Sitting in a Rowboat Throwing Marbles at a Battleship | Being LDS and Overcoming Pornography Addiction — 32 Comments

  1. Andrew,

    Thank you for your book I’ve been sharing it with people since you spoke to a group of us [at a fireside in Utah].

    Your book helped me take the hard step of attending my first ARP meeting and later SA meeting. (I’ve only been to one SA meeting, I didn’t find it to be like you described in your book here in UT)

    I’ve been attending ARP meetings and seeking sobriety for the last 4 years. I was able to have long stretches of sobriety my longest lasting 10 months last year. I’m currently working on 153 days of sobriety, but this time I’ve just finished the arpsupport.org 90 program.

    During the program I was finally able to see the devastation my addiction has caused, and I was able to ask God to take away my lust. Up until the day I offered that prayer I always thought I just needed a little help… I almost have this thing beat… I just need a little more help.

    When I finally prayed and told God “I want to lust, I want to look at pornography, and I want to masturbate, but I hate the devastation these things cause in my life. Wilt thou please take this character weakness away.” God did take it away that day. and everyday since as I pray for him to humbly.

    I’m now sponsoring people in the arpSupport.org program and finding progressive victory over my character weaknesses.

    Thanks for your well written book, I’m glad you had to ability to put into words what I’ve felt.

    • Mike,

      I just wanted to share my experience with SA in Utah briefly.

      I have been to SA meetings in Provo, Pleasant Grove, Lehi, and Sandy. I tried out a lot of meetings because I wanted to meet more guys in real recovery and not just stick with my home group.

      I went to one meeting and I was very off put. It felt like people shuffled in, said stuff, and shuffled out. I really did not intend to ever go back. But it is a very convenient time and location for me so I went back. It was a very good meeting. I felt connected to the other guys and was very glad I went. In the weeks since, that meeting has been one of my favorites.

      One of the meetings I attend has a part of the script- “we recommend you come 4-6 times before you decide if this is for you.” I think that is great for the program, but would suggest 3x minimum on a particular meeting.

      Regardless, I hope things are going well for you.

      • Thanks, Things have been going really well. I’ve been to that same SA meeting twice now. And my second meeting was worse than the first. For me ARP support’s 90 day program and the ARP meetings is working well. I will still plan on visiting the SA meetings in the future. Thanks for your feed back!

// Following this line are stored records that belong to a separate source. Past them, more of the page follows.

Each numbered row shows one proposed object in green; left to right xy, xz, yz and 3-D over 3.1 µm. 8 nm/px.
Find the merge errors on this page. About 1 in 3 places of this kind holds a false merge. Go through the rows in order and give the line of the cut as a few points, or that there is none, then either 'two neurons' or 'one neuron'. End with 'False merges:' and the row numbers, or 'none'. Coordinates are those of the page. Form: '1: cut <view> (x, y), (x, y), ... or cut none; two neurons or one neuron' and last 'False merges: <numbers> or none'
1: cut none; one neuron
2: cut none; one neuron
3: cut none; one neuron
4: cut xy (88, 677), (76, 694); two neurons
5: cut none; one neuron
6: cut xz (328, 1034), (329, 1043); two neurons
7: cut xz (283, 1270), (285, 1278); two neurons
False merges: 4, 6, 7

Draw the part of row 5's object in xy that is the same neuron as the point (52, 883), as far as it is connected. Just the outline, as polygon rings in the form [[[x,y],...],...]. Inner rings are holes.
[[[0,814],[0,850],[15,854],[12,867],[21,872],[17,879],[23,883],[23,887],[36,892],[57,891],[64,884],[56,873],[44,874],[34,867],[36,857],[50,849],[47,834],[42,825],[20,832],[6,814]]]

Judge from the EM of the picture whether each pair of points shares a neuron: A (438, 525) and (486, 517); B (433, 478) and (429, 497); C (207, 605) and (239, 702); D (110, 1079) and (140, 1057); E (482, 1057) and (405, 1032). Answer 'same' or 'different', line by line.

      • Post script: a few months later I shuffled into a SA meeting and Michael went out of his way to make my first experience a very good one. Because he stuck it out, and kept going, I am now a regular attendee and beginning recovery in a way I never thought possible.

  2. I am super grateful for all the information on this blog. I am grateful for your courage to share your strength, hope, and wisdom to all of us who struggle with the gripping addiction of lust. I look forward to your posts, it has become a part of my daily meditation and study. Again thank you.